Ok everybody. I officially suck. I’ve been meaning to write this blog post for a week, and it has been getting pushed to the bottom of my to-do list, so I apologize! Here goes:
It has officially been a week since my trip to Spokane to visit my alma mater, Whitworth University. As many of you already know, I am a proud Whitworth alumna (go bucs!) that graduated in 2016. Whitworth shaped who I am as an individual and who I am as a professional in my career, and I wanted to share with you a little bit about my experience visiting last week.
Last week was the third time that I have visited campus since my graduation, and the first time that I made an intentional effort to fully immerse myself in the Communications classes as a guest and a speaker. In two days, I visited and/or spoke to a total of five classes and was asked to talk to students during a brown-bag lunch where students could ask questions about resumes, internships, and jobs.
I had the amazing opportunity to speak to some of my old college classes specifically about my time since graduation, my career, and my life after Whitworth. It was great to be able to visit old professors who still care about and support me from afar, even after I departed from the beloved pine cone curtain.

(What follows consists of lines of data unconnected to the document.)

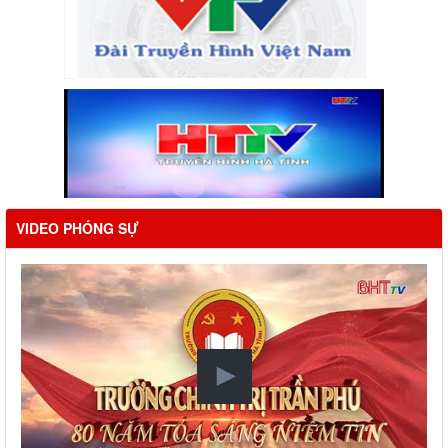
VIDEO PHÓNG SỰ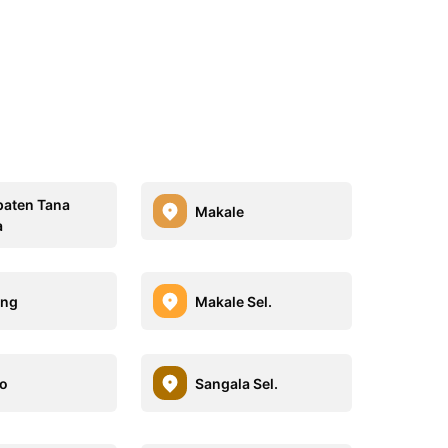
aten Tana
Makale
a
ang
Makale Sel.
o
Sangala Sel.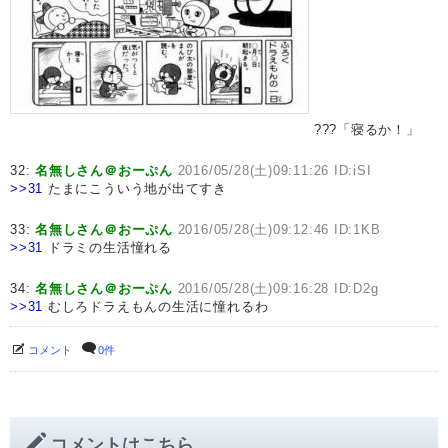
???「寝るか！」
32:
名無しさん＠おーぷん
2016/05/28(土)09:11:26 ID:iSI
>>31
たまにこういう地が出てすき
33:
名無しさん＠おーぷん
2016/05/28(土)09:12:46 ID:1KB
>>31
ドラミの生活憧れる
34:
名無しさん＠おーぷん
2016/05/28(土)09:16:28 ID:D2g
>>31
むしろドラえもんの生活に憧れるわ
コメント
0件
コメントはこちら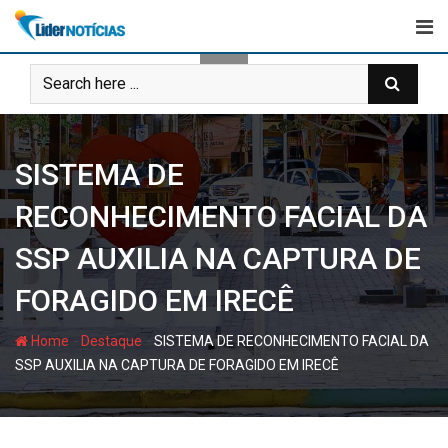
Skip
to
content
SISTEMA DE
RECONHECIMENTO FACIAL DA
SSP AUXILIA NA CAPTURA DE
FORAGIDO EM IRECÊ
-
-
Home
Destaque
SISTEMA DE RECONHECIMENTO FACIAL DA
SSP AUXILIA NA CAPTURA DE FORAGIDO EM IRECÊ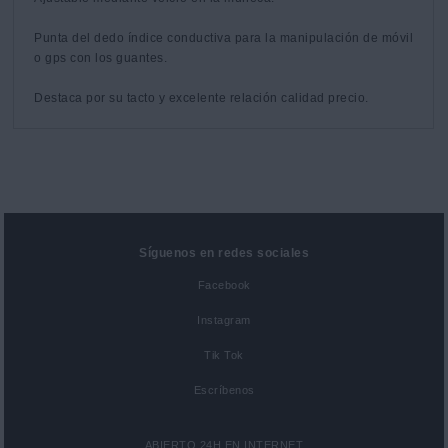
Punta del dedo índice conductiva para la manipulación de móvil 
o gps con los guantes.

Destaca por su tacto y excelente relación calidad precio.
Síguenos en redes sociales
Facebook
Instagram
Tik Tok
Escríbenos
ABIERTO 24H EN INTERNET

I could go on and on about how wonderful Whitworth is, but I’ll move on for the sake of keeping this post focused on what it’s really about – giving back.
Being asked to come speak to students at my alma mater was one of the best experiences of my life to-date. It was flattering and humbling, and I couldn’t fathom the fact that my professors now viewed me as a peer and as an expert in my field. To say my mind was blown is an understatement.
Whitworth was home to me for four of the most impactful years of my life, and I feel as if I’ll never be able to fully repay that debt (the financial debt is real too, but that will get repaid soon), but I think I’ll be able to repay and express my gratitude if I can keep giving back to the community that gave so much to me.
Being able to invest in the current students of Whitworth, even if not financially, is something that I hope to be able to continue doing for years to come. Knowing that something I say could impact a student who is sitting where I once sat makes it more than worth it to take a couple of days off work.
I encourage anyone and everyone considering visiting their alma mater to DO IT! Even if you just sit in the back of the class and observe. To know that Whitworth is still a place I can call home is heartwarming. All in all, I pretty sure I scared and/or overwhelmed a few freshman and calmed a few seniors, so I think my visit was successful.